IndiaFinBench: An Evaluation Benchmark for Large Language Model Performance on Indian Financial Regulatory Text
Summary: arXiv:2604.19298v1 Announce Type: cross
Abstract
We introduce IndiaFinBench, the first publicly available evaluation benchmark specifically designed for assessing large language model (LLM) performance on Indian financial regulatory text. Traditional financial NLP benchmarks predominantly rely on Western financial corpora, such as SEC filings, US earnings reports, and English-language financial news. This focus leaves a significant gap in the coverage of non-Western regulatory frameworks, particularly those relevant to India.
Overview of IndiaFinBench
IndiaFinBench aims to fill this gap by providing a comprehensive dataset consisting of 406 expert-annotated question-answer pairs derived from 192 documents sourced from prominent Indian regulatory bodies, including the Securities and Exchange Board of India (SEBI) and the Reserve Bank of India (RBI). The benchmark encompasses four distinct task types:
- Regulatory Interpretation: 174 items
- Numerical Reasoning: 92 items
- Contradiction Detection: 62 items
- Temporal Reasoning: 78 items
Annotation Quality
The quality of the annotations has been rigorously validated. A model-based secondary pass achieved a kappa score of 0.918 on contradiction detection, showcasing high reliability in the data. Additionally, a human inter-annotator agreement evaluation involving 60 items yielded a kappa score of 0.611, with an overall agreement rate of 76.7%. This validation process ensures that the benchmark is both reliable and robust for evaluating LLMs.
Model Evaluation
To assess the efficacy of various LLMs, we evaluated twelve different models under zero-shot conditions. The accuracy of these models varied significantly, ranging from 70.4% for Gemma 4 E4B to an impressive 89.7% for Gemini 2.5 Flash. Notably, all models outperformed a non-specialist human baseline, which recorded an accuracy of merely 60.0%. This finding underlines the potential of LLMs in understanding complex financial regulatory texts.

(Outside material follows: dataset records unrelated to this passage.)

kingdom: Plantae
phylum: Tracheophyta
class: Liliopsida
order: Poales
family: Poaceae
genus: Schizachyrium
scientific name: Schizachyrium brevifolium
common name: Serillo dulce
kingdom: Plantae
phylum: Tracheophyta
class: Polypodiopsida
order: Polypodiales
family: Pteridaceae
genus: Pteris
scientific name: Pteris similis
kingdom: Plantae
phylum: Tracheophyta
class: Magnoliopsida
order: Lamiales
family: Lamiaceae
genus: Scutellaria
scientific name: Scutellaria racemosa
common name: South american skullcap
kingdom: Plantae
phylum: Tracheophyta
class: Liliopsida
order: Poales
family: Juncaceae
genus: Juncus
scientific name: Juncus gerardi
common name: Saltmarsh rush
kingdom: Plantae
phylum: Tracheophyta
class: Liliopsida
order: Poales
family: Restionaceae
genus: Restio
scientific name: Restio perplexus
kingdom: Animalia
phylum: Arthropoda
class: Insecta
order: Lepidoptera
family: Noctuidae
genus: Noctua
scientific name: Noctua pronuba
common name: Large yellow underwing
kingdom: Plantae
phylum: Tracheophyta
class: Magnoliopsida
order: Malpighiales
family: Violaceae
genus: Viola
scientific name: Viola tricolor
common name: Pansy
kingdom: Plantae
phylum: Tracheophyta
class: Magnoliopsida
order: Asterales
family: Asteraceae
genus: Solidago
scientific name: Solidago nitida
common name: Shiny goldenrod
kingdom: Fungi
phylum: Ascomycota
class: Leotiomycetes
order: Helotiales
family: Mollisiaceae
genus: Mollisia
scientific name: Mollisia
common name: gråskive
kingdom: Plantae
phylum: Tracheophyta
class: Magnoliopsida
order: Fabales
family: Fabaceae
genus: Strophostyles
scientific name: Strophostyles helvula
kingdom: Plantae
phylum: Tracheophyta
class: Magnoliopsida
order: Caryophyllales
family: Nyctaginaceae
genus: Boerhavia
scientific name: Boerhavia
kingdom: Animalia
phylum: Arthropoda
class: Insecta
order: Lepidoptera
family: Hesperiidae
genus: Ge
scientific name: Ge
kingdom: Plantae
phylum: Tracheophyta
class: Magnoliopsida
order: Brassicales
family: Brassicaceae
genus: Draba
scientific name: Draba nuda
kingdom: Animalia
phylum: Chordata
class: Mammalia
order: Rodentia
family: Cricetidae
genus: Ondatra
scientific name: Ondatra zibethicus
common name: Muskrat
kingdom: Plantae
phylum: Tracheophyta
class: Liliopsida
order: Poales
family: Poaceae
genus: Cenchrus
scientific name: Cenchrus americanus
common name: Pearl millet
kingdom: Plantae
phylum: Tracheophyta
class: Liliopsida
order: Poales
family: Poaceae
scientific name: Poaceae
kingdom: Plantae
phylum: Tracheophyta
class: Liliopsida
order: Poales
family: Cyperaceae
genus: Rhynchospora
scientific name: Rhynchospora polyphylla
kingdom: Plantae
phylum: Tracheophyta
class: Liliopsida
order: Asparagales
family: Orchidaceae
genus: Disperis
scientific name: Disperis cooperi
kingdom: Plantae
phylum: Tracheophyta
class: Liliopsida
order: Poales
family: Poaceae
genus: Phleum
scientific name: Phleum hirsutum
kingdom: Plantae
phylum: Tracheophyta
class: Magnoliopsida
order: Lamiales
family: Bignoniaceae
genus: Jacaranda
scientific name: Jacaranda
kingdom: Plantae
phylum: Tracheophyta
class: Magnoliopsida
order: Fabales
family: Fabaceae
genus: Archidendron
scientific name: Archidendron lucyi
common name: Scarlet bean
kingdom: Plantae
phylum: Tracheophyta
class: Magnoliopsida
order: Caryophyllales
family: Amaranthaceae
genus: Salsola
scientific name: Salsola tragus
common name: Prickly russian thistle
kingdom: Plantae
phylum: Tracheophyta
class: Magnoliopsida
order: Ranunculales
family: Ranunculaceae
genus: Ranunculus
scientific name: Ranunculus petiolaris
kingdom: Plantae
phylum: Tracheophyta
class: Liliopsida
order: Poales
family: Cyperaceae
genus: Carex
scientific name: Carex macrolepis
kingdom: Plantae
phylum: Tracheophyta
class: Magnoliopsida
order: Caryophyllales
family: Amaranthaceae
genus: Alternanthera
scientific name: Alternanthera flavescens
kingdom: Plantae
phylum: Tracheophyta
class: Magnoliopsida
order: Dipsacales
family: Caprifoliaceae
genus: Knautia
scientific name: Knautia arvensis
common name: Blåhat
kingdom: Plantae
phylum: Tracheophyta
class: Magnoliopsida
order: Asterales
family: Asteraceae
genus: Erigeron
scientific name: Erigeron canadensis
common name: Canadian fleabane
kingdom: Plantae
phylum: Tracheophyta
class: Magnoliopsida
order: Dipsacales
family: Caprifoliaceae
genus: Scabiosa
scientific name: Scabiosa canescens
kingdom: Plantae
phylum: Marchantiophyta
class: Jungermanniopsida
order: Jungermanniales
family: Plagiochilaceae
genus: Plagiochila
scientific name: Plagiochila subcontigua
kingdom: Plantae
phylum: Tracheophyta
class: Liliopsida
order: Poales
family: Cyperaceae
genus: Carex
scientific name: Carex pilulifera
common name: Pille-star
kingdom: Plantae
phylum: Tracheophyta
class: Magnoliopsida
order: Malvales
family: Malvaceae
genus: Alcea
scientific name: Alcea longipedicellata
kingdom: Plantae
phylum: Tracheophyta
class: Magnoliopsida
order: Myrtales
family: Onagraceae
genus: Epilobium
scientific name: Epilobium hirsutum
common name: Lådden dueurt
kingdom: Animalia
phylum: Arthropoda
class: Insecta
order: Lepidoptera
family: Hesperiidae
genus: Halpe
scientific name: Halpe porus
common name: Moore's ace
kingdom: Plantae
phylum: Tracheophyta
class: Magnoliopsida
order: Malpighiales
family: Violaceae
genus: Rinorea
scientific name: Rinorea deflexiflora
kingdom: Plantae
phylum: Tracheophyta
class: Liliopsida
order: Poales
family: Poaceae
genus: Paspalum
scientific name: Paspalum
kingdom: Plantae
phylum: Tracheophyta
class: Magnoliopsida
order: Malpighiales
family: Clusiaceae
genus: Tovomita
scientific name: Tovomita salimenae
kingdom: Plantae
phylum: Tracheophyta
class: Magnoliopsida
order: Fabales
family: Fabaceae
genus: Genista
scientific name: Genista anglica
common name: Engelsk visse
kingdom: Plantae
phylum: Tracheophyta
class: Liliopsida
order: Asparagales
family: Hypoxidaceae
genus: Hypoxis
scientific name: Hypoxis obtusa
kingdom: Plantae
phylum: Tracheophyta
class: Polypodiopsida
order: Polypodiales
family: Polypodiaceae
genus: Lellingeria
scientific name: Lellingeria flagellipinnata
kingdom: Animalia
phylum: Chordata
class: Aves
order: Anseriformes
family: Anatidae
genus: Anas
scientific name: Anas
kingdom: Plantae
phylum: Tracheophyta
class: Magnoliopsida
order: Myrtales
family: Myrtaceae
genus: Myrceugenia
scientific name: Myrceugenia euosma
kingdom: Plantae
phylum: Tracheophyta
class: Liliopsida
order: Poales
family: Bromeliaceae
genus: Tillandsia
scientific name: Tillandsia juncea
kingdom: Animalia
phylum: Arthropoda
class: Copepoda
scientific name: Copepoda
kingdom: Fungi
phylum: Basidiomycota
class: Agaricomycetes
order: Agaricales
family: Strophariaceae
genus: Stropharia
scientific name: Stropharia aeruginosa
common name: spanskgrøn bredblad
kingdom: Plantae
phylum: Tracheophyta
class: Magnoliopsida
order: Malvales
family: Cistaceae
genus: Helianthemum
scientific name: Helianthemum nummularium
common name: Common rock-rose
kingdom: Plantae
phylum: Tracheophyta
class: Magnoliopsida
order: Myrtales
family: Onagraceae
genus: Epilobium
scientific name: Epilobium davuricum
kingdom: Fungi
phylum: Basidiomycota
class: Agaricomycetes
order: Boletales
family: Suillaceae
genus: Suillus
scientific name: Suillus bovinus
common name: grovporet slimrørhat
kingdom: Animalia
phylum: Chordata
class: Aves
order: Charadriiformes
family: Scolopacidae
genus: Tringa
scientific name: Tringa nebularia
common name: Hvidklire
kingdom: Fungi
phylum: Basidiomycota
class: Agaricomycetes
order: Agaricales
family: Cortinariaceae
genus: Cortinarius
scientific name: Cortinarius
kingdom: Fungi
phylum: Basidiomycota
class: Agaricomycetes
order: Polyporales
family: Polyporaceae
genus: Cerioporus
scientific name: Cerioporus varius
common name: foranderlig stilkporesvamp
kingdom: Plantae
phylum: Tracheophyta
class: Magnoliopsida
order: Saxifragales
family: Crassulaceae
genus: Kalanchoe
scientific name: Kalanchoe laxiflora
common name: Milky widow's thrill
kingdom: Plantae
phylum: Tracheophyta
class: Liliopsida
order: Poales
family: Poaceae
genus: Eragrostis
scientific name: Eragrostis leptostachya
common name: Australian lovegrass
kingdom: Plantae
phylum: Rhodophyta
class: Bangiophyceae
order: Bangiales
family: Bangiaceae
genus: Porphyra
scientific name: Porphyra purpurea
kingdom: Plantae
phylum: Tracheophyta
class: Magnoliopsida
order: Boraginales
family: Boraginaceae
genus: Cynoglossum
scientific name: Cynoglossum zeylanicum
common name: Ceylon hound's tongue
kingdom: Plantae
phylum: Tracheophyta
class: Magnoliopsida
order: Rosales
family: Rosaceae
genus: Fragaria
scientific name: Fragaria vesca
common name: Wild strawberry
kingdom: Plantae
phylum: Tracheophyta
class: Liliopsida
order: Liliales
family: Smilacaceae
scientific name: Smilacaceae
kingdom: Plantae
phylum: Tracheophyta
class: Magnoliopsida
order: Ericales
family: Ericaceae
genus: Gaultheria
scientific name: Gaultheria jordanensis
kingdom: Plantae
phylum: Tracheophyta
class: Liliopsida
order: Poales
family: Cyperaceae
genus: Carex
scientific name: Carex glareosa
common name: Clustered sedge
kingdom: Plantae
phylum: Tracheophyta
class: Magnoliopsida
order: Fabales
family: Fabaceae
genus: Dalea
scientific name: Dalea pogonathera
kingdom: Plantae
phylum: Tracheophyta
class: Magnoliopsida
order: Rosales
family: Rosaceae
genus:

Task Discrimination and Statistical Analysis
Among the different tasks, numerical reasoning emerged as the most discriminative, with a notable 35.9 percentage-point spread in performance across the evaluated models. To further validate these findings, we conducted bootstrap significance testing with 10,000 resamples, which identified three statistically distinct performance tiers among the models. This statistical rigor enhances the credibility of IndiaFinBench as a reliable benchmark for future research.
Availability
The dataset, evaluation code, and all model outputs related to IndiaFinBench are publicly available at the following link: https://github.com/rajveerpall/IndiaFinBench. Researchers and practitioners in the field of financial NLP are encouraged to utilize this resource to further advance the understanding and application of LLMs in the context of Indian financial regulations.